Арама снова оглянулась на собеседницу – черты были исковерканы злой, ненавидящей гримасой. В её залитом слезами лице остались лишь следы обычной прелести. И у Рудены забрезжило понимание, как в действительности её дальняя родственница относилась к юноше. Забрезжило – но холодно. Никаких чувств она сейчас не испытывала ни к убитым, ни к Араме – хоть сочувствие, хоть раздражение были не реальными, а чисто умозрительными. Может быть, чуть позже она позволит себе почувствовать к ним всем что-то такое, живое. Но сейчас Рудене было наплевать на них всех. Дело сделано, слава Богу.
– Так ты сейчас меня́ хочешь сделать виноватой?! Ты приказала его убить, твои люди его убили – а виновата я?!
– Конечно, ты. Можно подумать, мне было дело до этого Корна. Но давай не будем насмерть ссориться. Это сейчас получится легко, но трудно будет исправить.
– Значит, ты боишься со мной поссорится, да?
– Нет, – помолчав, ответила герцогиня. – Совсем не боюсь. Ты ведь не захочешь, чтоб я в случае нашей ссоры подняла всю эту историю.
– Как ты её поднимешь? У тебя нет доказательств.
– Ошибаешься. Доказательства у меня есть, и я их, конечно, сохраню. Не во дворце, разумеется, так что можешь не отправлять своих девушек их искать. Спрячу вашу переписку в другом надёжном месте.
– Какую ещё переписку?! Я уничтожила все его письма ко мне!
– Его письма почти ничего не доказывали, кроме того, что он писал тебе. У меня сейчас твои письма ему – это намного серьёзнее. Но будь спокойна. Обещаю, пущу их в ход только в том случае, если ты не оставишь мне другого выхода. – Она подождала, пока Арама поднимется, сядет. Они схватились взглядами, как борцы – руками. Смысл этого взгляда легко было понять. Теперь у Рудены будет на одного врага больше и ровно до тех пор, пока Араме снова не понадобится её помощь. Но оказывать её Рудена, конечно, больше не возьмётся. Разве что уж совсем в исключительном случае. – Надеюсь, этого никогда не случится.
– Я тебя ненавижу.
– А обещала быть вечно обязанной. Клялась, что готова жертвовать чем угодно.
– Но не его же жизнью!!!
– Хватит вопить. Прислуга любопытна. Глупо теперь, когда проблема разрешилась, потерять всё по собственной запальчивости.
– Не указывай мне! – И опять хлынули слёзы. – Никогда не прощу… Никогда…
– Главное, чтоб ты помнила, кто тебе помог, а кто в это время сплетничал о твоём падении.
– Чтоб помнила, у кого я теперь в руках, да?

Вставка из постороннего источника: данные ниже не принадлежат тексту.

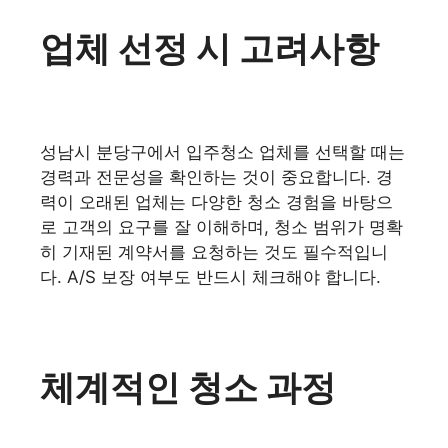
업체 선정 시 고려사항
성남시 분당구에서 입주청소 업체를 선택할 때는
경력과 전문성을 확인하는 것이 중요합니다. 경
력이 오래된 업체는 다양한 청소 경험을 바탕으
로 고객의 요구를 잘 이해하며, 청소 범위가 명확
히 기재된 계약서를 요청하는 것도 필수적입니
다. A/S 보장 여부도 반드시 체크해야 합니다.
체계적인 청소 과정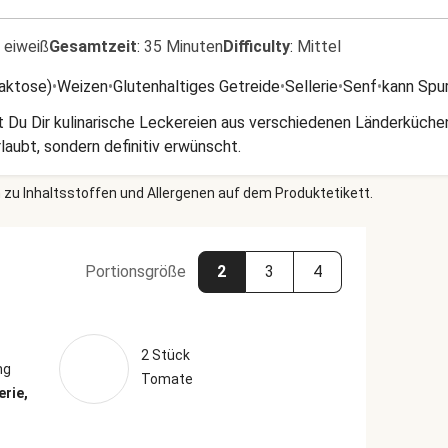
 eiweiß
Gesamtzeit
:
35 Minuten
Difficulty
:
Mittel
Laktose)
•
Weizen
•
Glutenhaltiges Getreide
•
Sellerie
•
Senf
•
kann Spu
 Du Dir kulinarische Leckereien aus verschiedenen Länderküchen
laubt, sondern definitiv erwünscht.
 zu Inhaltsstoffen und Allergenen auf dem Produktetikett.
Portionsgröße
2
3
4
2 Stück
ng
Tomate
erie,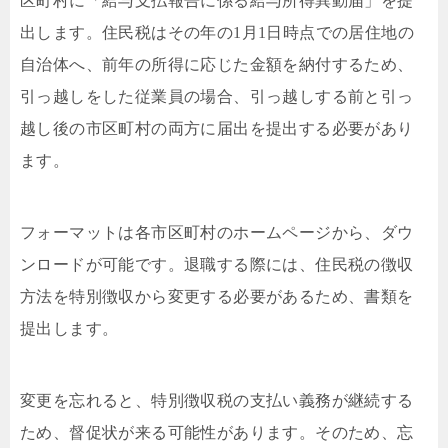
区町村に「給与支払報告に係る給与所得異動届」を提
出します。住民税はその年の1月1日時点での居住地の
自治体へ、前年の所得に応じた金額を納付するため、
引っ越しをした従業員の場合、引っ越しする前と引っ
越し後の市区町村の両方に届出を提出する必要があり
ます。
フォーマットは各市区町村のホームページから、ダウ
ンロードが可能です。退職する際には、住民税の徴収
方法を特別徴収から変更する必要があるため、書類を
提出します。
変更を忘れると、特別徴収税の支払い義務が継続する
ため、督促状が来る可能性があります。そのため、忘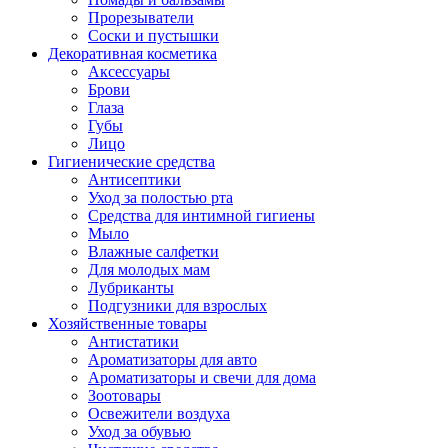
Прорезыватели
Соски и пустышки
Декоративная косметика
Аксессуары
Брови
Глаза
Губы
Лицо
Гигиенические средства
Антисептики
Уход за полостью рта
Средства для интимной гигиены
Мыло
Влажные салфетки
Для молодых мам
Лубриканты
Подгузники для взрослых
Хозяйственные товары
Антистатики
Ароматизаторы для авто
Ароматизаторы и свечи для дома
Зоотовары
Освежители воздуха
Уход за обувью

– Как тебе угодно. Можешь помнить о добре, можешь – обо всём остальном. Каждый, знаешь, сам куёт свою судьбу… – Усилием воли Рудена смирила себя и заговорила примиряющее. – Арама, одумайся. Случившееся тяжело для тебя, это горе, но ты должна подумать о своём сыне. Он ни в чём не виноват. Ты должна успокоиться и набраться терпения. У тебя будет возможность потосковать потом, когда он родится, и ты отнимешь его от груди, тогда твоя боль уже не будет его отравлять.
– Уходи, Рудена. Уходи, прошу. Тебе меня никогда не понять. Уходи.
«Действительно, мне тебя не понять», – подумала герцогиня. Не так и не произнесла этого вслух. Уходя, придержала за локоть младшую горничную (которой теперь, видимо, предстояло получить срочное повышение) и сказала ей:
– Не пускай к госпоже других жён и любовниц её мужа. Соври им что хочешь, но они не должны видеть её такой расстроенной. Пусть сперва приведёт себя в порядок.
– Конечно, ваша светлость. Сюда уже приходила госпожа Сурийна, она пыталась пройти…
– Какая она ещё госпожа… За этой следи особо. И если что-нибудь попытается сделать, лучше сразу сообщи мне. Жизнь её светлости Арамы сейчас слишком важна, ты понимаешь?
– Конечно, понимаю.
Рудена проводила девушку оценивающим взглядом. Появилась мысль, что стоило бы сделать её своим человеком, и даже, пожалуй, легко будет найти к ней подход. Инструментов в распоряжении много… Но нет, всё-таки не стоит. У Рудены уже есть письма, и одного средства воздействия вполне достаточно.